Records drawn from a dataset
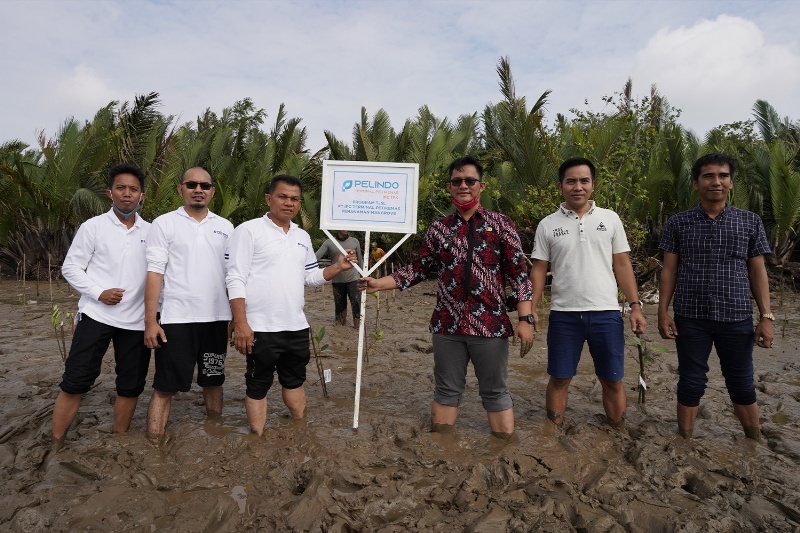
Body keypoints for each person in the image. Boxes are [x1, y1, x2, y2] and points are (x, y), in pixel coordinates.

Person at [359, 155, 533, 437]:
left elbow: (518, 274)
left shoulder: (501, 224)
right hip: (447, 325)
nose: (463, 186)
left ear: (482, 186)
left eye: (469, 181)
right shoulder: (439, 229)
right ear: (449, 187)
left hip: (490, 325)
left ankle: (503, 445)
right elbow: (419, 268)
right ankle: (441, 447)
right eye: (456, 181)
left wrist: (526, 319)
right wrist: (379, 284)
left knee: (495, 390)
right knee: (446, 390)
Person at [226, 175, 357, 436]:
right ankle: (258, 440)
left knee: (295, 381)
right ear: (269, 198)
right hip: (260, 327)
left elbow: (309, 277)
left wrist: (337, 267)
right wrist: (241, 324)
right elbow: (235, 278)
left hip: (296, 326)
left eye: (294, 199)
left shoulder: (302, 236)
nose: (289, 203)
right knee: (257, 385)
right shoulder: (248, 231)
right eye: (283, 197)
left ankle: (299, 431)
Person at [658, 153, 773, 441]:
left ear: (731, 183)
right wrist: (662, 312)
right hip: (690, 317)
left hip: (736, 317)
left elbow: (758, 271)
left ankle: (753, 439)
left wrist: (766, 317)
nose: (716, 181)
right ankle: (684, 438)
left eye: (722, 176)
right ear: (696, 183)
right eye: (708, 176)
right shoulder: (679, 223)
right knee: (691, 381)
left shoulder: (750, 221)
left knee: (741, 382)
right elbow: (669, 271)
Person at [529, 157, 646, 430]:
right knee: (559, 378)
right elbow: (538, 270)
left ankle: (617, 430)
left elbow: (622, 264)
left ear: (593, 185)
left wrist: (636, 306)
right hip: (563, 315)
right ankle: (554, 430)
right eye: (571, 181)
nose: (577, 186)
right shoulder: (547, 224)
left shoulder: (610, 219)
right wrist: (530, 310)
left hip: (606, 313)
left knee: (612, 379)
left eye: (584, 181)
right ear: (561, 186)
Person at [53, 163, 151, 448]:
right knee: (76, 380)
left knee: (131, 385)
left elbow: (160, 275)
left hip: (136, 321)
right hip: (97, 315)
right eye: (120, 188)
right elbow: (71, 267)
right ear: (110, 192)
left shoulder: (153, 231)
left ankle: (119, 438)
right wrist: (98, 292)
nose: (127, 194)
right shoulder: (93, 227)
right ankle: (56, 442)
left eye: (133, 189)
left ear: (141, 196)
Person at [143, 167, 233, 441]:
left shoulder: (226, 227)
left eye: (205, 186)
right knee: (165, 386)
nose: (198, 190)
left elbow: (234, 275)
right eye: (192, 184)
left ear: (212, 192)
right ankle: (154, 440)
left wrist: (236, 319)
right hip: (177, 320)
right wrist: (150, 322)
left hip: (217, 320)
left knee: (213, 379)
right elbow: (154, 273)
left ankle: (214, 431)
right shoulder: (164, 224)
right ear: (180, 188)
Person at [315, 230, 363, 327]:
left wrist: (363, 276)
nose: (345, 228)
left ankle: (358, 327)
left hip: (353, 278)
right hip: (337, 280)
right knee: (340, 306)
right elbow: (315, 258)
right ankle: (340, 328)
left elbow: (360, 260)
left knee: (357, 303)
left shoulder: (355, 241)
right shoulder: (329, 242)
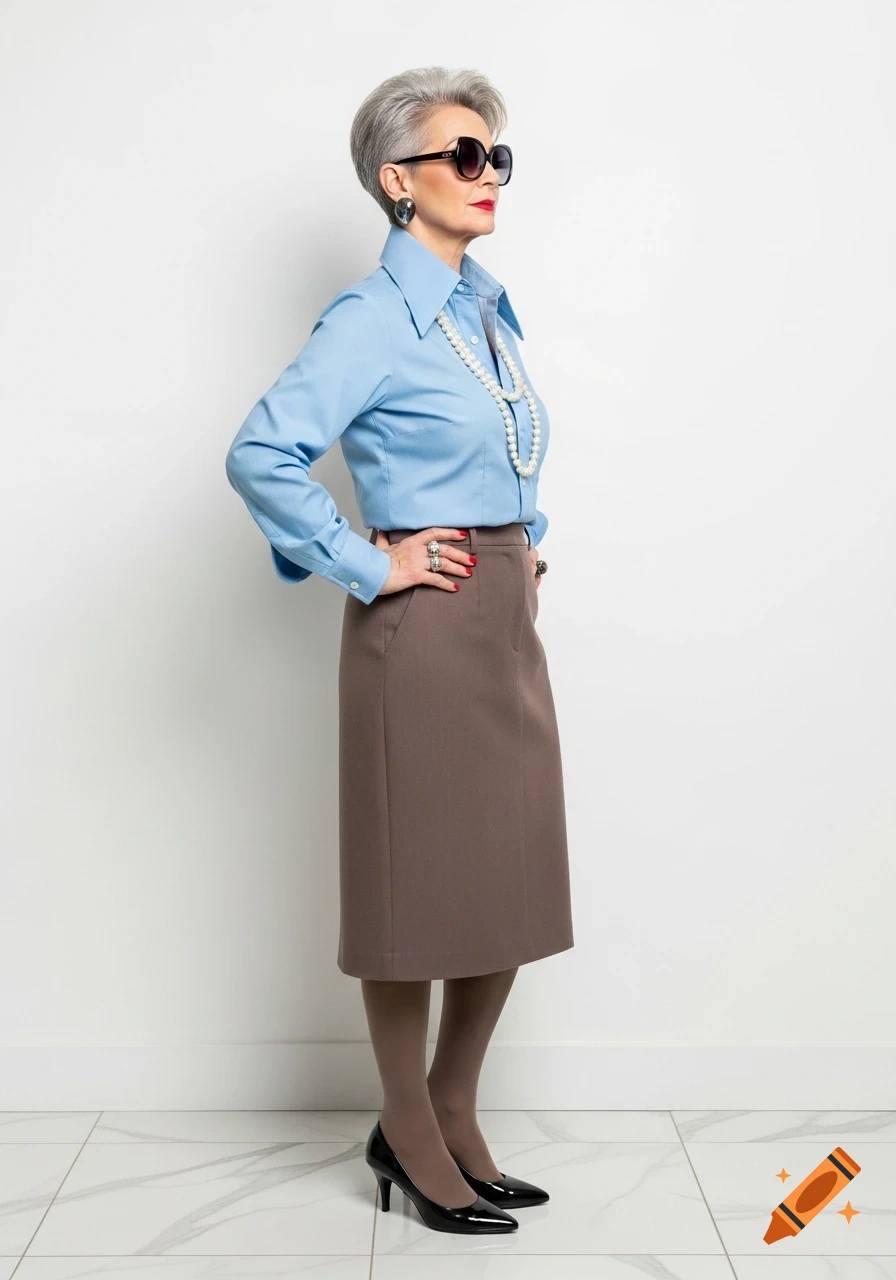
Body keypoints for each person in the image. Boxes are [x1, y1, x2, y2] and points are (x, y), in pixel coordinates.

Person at [225, 65, 574, 1235]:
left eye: (495, 157)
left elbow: (508, 449)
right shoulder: (370, 319)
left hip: (499, 617)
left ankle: (451, 1107)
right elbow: (261, 453)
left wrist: (526, 543)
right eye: (461, 155)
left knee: (509, 872)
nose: (487, 177)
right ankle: (408, 1135)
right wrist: (372, 564)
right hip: (416, 633)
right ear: (396, 179)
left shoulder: (484, 306)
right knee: (414, 891)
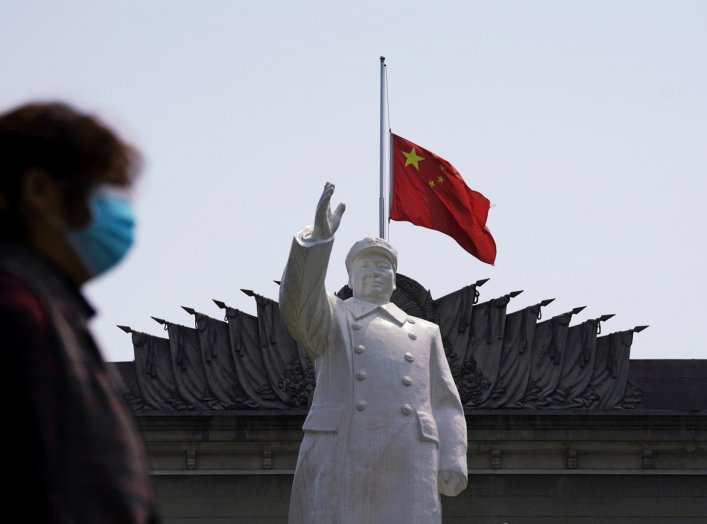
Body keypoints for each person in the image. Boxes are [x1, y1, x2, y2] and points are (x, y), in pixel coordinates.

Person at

* **INSTRUCTIONS FOR THE TASK**: Using the entries above, output exactly the lines between the line holding "nose: (127, 194)" and the line holding "right eye: (192, 184)", end lines included, and nothing more.

* **RESULT OF THIS TASK**:
nose: (127, 194)
right shoulder: (93, 227)
right ankle: (56, 442)
left eye: (133, 189)
left ear: (141, 196)
Person at [143, 167, 233, 441]:
left shoulder: (226, 227)
left eye: (205, 186)
right knee: (165, 386)
nose: (198, 190)
left elbow: (234, 275)
right eye: (192, 184)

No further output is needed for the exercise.